Supplied entries:
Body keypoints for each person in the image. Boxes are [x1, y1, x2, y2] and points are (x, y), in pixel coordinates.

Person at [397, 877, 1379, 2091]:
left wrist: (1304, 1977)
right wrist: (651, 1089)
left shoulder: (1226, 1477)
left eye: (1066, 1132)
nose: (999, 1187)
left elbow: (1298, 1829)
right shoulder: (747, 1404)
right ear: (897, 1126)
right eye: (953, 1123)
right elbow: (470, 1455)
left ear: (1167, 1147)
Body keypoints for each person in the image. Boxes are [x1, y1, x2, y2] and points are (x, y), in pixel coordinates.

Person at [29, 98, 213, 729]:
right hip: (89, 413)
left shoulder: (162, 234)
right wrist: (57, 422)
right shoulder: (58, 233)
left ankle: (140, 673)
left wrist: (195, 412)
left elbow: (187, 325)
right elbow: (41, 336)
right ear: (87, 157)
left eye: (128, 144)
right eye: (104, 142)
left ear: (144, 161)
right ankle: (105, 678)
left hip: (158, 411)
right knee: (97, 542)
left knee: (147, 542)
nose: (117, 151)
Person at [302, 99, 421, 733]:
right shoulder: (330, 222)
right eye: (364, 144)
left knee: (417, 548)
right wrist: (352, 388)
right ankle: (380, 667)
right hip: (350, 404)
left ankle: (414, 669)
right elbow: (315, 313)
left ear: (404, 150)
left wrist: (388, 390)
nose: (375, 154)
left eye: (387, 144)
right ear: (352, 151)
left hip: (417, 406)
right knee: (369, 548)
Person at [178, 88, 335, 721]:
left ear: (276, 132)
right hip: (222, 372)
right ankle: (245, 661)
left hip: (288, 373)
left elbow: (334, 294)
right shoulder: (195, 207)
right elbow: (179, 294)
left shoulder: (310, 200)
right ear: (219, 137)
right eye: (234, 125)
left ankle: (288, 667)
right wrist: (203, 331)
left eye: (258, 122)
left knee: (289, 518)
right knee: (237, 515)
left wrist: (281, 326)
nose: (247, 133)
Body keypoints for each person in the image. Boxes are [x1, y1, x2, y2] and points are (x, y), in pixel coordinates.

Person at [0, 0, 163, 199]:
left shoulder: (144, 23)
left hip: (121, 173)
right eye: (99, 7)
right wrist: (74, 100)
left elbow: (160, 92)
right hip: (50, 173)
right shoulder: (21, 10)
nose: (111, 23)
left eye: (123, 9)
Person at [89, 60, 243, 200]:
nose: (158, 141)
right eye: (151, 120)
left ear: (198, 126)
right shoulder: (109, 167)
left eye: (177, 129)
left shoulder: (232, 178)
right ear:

Exercise instructions:
Beginning at the opening line of the data, transcribe each line exactly until you reach the line with "left wrist: (195, 412)", which you also include, and go no further.

Response for this exercise:
Body keypoints for each person in the image. Boxes are [x1, y1, x2, y2] and points are (x, y), in pixel coordinates.

Person at [397, 877, 1379, 2091]:
left wrist: (1304, 1977)
right wrist: (651, 1089)
left shoulder: (1226, 1477)
left eye: (1066, 1132)
nose: (999, 1187)
left elbow: (1298, 1829)
right shoulder: (747, 1404)
right ear: (897, 1126)
right eye: (953, 1123)
right elbow: (470, 1455)
left ear: (1167, 1147)
Body keypoints for each person in the image. Boxes are [x1, y1, x2, y2] and points are (x, y), in pixel coordinates.

Person at [29, 98, 213, 729]:
right hip: (89, 413)
left shoulder: (162, 234)
right wrist: (57, 422)
right shoulder: (58, 233)
left ankle: (140, 673)
left wrist: (195, 412)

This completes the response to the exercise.